My posts about Douglas were sighs of relief that she wasn't acting like the fire-breathing ultraconservative she played on the campaign trail. In the early going, Douglas was making reasonable, inclusive statements about Arizona's schools and students. She was doing no harm, which was the best I could hope for. To my surprise, she even did some good. So I offered her praise and encouragement during the early going. When Trump came into the picture, Douglas reverted to wingnut type, but that was years later.
Hoffman, meanwhile, began doing the kind of job I hoped she would from her first days in office. I've been waiting to see if the trend would continue, and it has. Almost halfway through her first year, Hoffman has created enough of a track record for me to say, I'm impressed.
It's important to understand the nature of the superintendent' job to put Hoffman's accomplishments in perspective. She administers a multi-billion dollar budget but has no direct impact on legislators or legislation. Any political clout Hoffman has comes from the way she uses her bully pulpit. Thus far, she's used it effectively. She continues to emphasize her perspective as an educator, which is a welcome relief after three decades of non-educators running the Department of Education.

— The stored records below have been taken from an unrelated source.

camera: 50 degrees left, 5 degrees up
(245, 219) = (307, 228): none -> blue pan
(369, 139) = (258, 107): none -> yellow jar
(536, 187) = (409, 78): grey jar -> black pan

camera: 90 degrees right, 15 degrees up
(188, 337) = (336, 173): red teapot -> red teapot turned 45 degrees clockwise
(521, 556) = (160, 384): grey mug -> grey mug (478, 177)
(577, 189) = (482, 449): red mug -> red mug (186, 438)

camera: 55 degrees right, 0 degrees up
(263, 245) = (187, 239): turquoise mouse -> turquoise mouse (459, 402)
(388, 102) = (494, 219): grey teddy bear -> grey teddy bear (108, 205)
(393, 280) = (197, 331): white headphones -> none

Hoffman makes it clear, she knows teachers, she knows students, she knows public schools.
Hoffman took her oath of office with her hand on a children's book. That could be called gimmicky, I suppose, but I appreciated the symbolism. She was swearing an oath to serve the students, to put their needs foremost. Most teachers make a similar oath to themselves every year before the first day of school. It was a promising start.
There was no symbolism involved in Hoffman's strong stance against the Arizona law stating that sex education courses can't say anything positive about what the law calls "a homosexual life-style." Referring to it as the "no promo homo law" in her State of Education speech, Hoffman said the policy is "outdated . . . harmful and wrong."

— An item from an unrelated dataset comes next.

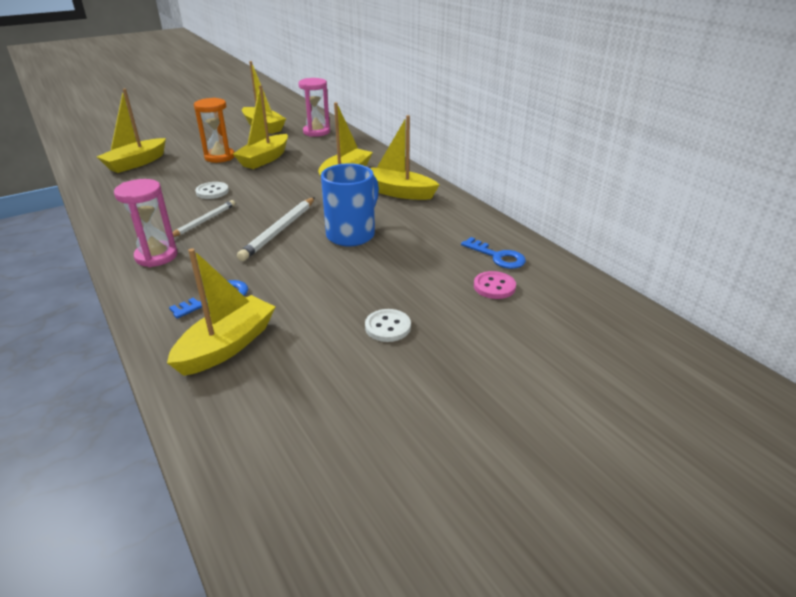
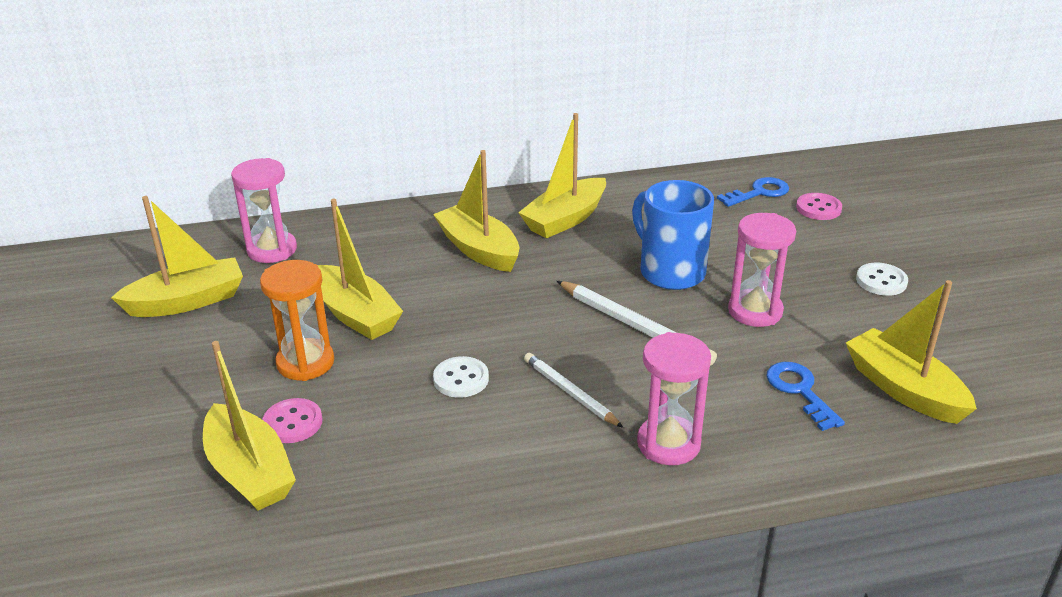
camera: 70 degrees left, 0 degrees up
(172, 164) = (293, 423): none -> pink button
(314, 271) = (755, 311): none -> pink hourglass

The law may have been on the way out regardless. The board of education was facing a suit over the statute, and Attorney General Mark Brnovich said he wouldn't come to its defense. The board of education voted unanimously against it, then in April the legislature repealed the law. Whether or not Hoffman's aggressive stance on the topic moved votes, her full-throated condemnation of the old law helped clarify the issue and boost it into statewide prominence.
The requirement that ELL students be given a four hour block of instruction in English each day may have been on its way out this session as well. It was almost eliminated during the previous legislative session. For Hoffman, getting rid of the counterproductive four hour mandate had been an issue during her campaign and she continued to work on it as superintendent. In February, Ducey signed the bill which made the change. Again, Hoffman took a progressive stand in favor of students who were being poorly served by the educational system, and her advocacy helped push the issue into the spotlight.

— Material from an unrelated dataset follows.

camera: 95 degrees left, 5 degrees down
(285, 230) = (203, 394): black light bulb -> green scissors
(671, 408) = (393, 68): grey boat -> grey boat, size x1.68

In May, Hoffman created a school violence task force. By surrounding herself with students wearing "March For Our Lives" t-shirts during her official announcement, Hoffman made it clear she wanted her office to join the student-led March For Our Lives movement which took the nation by storm after the shootings in Parkland, Florida, staking out a position contrary to Republicans who claim our schools need more guns and security guards to keep students safe.
Hoffman created a new position, an associate superintendent of equity, diversity and inclusion whose mission will be "driving ADE’s internal and external efforts to better serve under-represented, marginalized, and at-risk students and their families." I hope to hear some serious discussion about funding inequities in our schools and inequalities in the way we treat different groups of students from the new assistant superintendent, and recommendations for addressing the problems. The right person in the position can act as a counterweight to the relentless pressure from our Republican office holders to heap favors on the children of their wealthy friends and benefactors.
The latest issue Hoffman dealt with is the seven students living on the Navajo reservation who have been using Empowerment Scholarship Account vouchers to attend a private school in New Mexico just on the other side of the border. Every indication is that the pro-voucher American Federation for Children (which used to be run by Trump's Secretary of Education Betsy DeVos) helped engineer the situation so Republicans could push for a law saying Arizona voucher money can be used to pay for out-of-state school tuition.
Hoffman joined a bipartisan effort which addressed the problem without penalizing the students, yet kept the voucher program from expanding its reach. The solution was to create a temporary, special exemption for those students, allowing them to use ESA funds to finish out the school year and attend next year as well, giving their families ample time to find a school inside Arizona to attend.
In a skillfully written press release about the decision, Hoffman emphasized the will of the voters and praised the bipartisanship of the legislators.
This legislation . . . respects the will of Arizona voters, who soundly rejected an expansion of the ESA program last year. This is an example of what we can do when we work together to find solutions to our problems. I want to thank the representatives from LD-7 for their help on this issue.”
Hoffman hasn't moved educational mountains. She's not in a position to move them. But she is a rare progressive voice in state office and a strong advocate for what is best for Arizona's students.